On the day after Clinton won the NYS Democratic Presidential primary in April, 1992, Governor Cuomo phoned me at our World Trade Center office, where I worked as the Director of his Press Operations.  His voice sounded sullen.  “A superficial candidate for a superficial age, “ he said to me about Clinton.  Cuomo expressed to me that he thought Clinton was as shallow and duplicitous as politicians come.  Still fresh in our minds was the Arkansas hillbilly’s guffaws on tape, when Jennifer Flowers, at her January tell-all press conference, said about Mario Cuomo that “I wouldn’t be surprised if he had some Mafioso major connections. ”  Instead of correcting one of his mistresses for the use of an ethnic slur, Clinton goofily yupped,  “Well, he acts like one.”

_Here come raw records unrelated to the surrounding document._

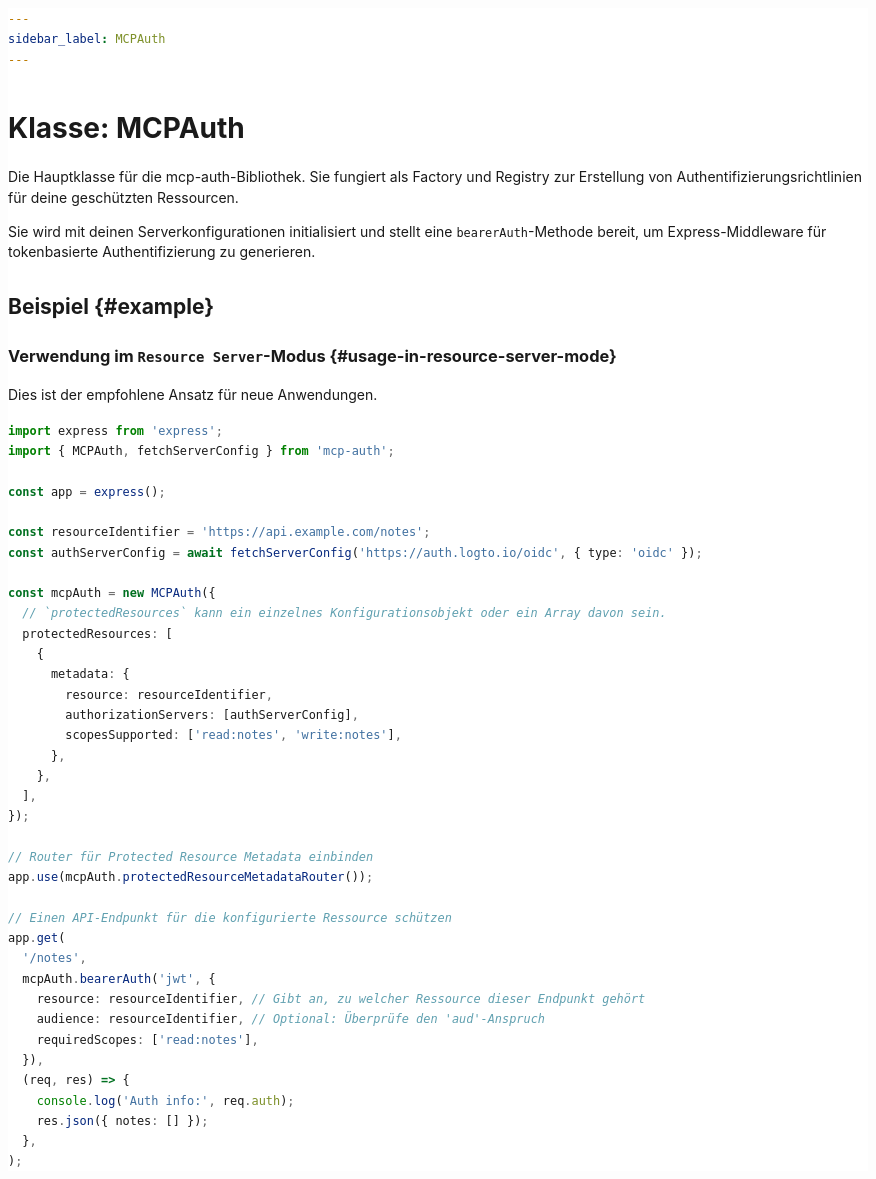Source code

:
 ```yaml
---
sidebar_label: MCPAuth
---
```


# Klasse: MCPAuth

Die Hauptklasse für die mcp-auth-Bibliothek. Sie fungiert als Factory und Registry zur Erstellung von Authentifizierungsrichtlinien für deine geschützten Ressourcen.

Sie wird mit deinen Serverkonfigurationen initialisiert und stellt eine `bearerAuth`-Methode bereit, um Express-Middleware für tokenbasierte Authentifizierung zu generieren.

## Beispiel {#example}

### Verwendung im `Resource Server`-Modus {#usage-in-resource-server-mode}

Dies ist der empfohlene Ansatz für neue Anwendungen.

```ts
import express from 'express';
import { MCPAuth, fetchServerConfig } from 'mcp-auth';

const app = express();

const resourceIdentifier = 'https://api.example.com/notes';
const authServerConfig = await fetchServerConfig('https://auth.logto.io/oidc', { type: 'oidc' });

const mcpAuth = new MCPAuth({
  // `protectedResources` kann ein einzelnes Konfigurationsobjekt oder ein Array davon sein.
  protectedResources: [
    {
      metadata: {
        resource: resourceIdentifier,
        authorizationServers: [authServerConfig],
        scopesSupported: ['read:notes', 'write:notes'],
      },
    },
  ],
});

// Router für Protected Resource Metadata einbinden
app.use(mcpAuth.protectedResourceMetadataRouter());

// Einen API-Endpunkt für die konfigurierte Ressource schützen
app.get(
  '/notes',
  mcpAuth.bearerAuth('jwt', {
    resource: resourceIdentifier, // Gibt an, zu welcher Ressource dieser Endpunkt gehört
    audience: resourceIdentifier, // Optional: Überprüfe den 'aud'-Anspruch
    requiredScopes: ['read:notes'],
  }),
  (req, res) => {
    console.log('Auth info:', req.auth);
    res.json({ notes: [] });
  },
);
```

The writer Jimmy Breslin, not a fan of Clinton’s who would have loved to push Cuomo into the presidential race, was at the Flowers’ press conference and immediately faxed us the transcript of the her secret tapes, containing Clinton’s comment.   Cuomo went ballistic, cursing out Clinton in private, and demanding an apology to all Italian Americans through the pages of the NY Daily News , the New York Post and Newsday.

Clinton, battling for his political life in the New Hampshire primary which was a few weeks away, made matters worse.  He proffered a pitiful apology that started with the phrase: “If Governor Cuomo or other Italian-Americans found my remark disrespectful…”  That slippery and insensitive qualification of the word “If,” incensed Cuomo even more.  “What does he mean, “IF,” Cuomo argued.  Clinton simply didn’t get the depth of his insult, which if uttered against Jews or Blacks would have ended his campaign.

Amazingly, Cuomo put that grotesque personal and group slander behind him, and gave Clinton’s nomination speech at the Democratic Convention that summer.  I was with him back stage in the rehearsal room at Madison Square Garden the day of the speech, when Clinton’s staffers, insulted the New York Governor in another way:  by presuming to tell Mario Cuomo how to deliver a speech at a Democratic Convention.

Cuomo listened to their impudent instructions, inserted Clinton’s name a few more times to end their whining, read through his speech quickly, and bolted from the back room of the Garden that afternoon, leaving Clinton apparatchiks apoplectic and apprehensive.  They had no idea what Cuomo would do or to say that night before a global audience.

We walked up Seventh Avenue, from the Garden to a hotel suite at the Sheraton, Cuomo shaking hands with New Yorkers along the way, many of whom shouted “Mario!” once they saw him.  Their high spirits lifted his. They knew who he was.  And, so did he.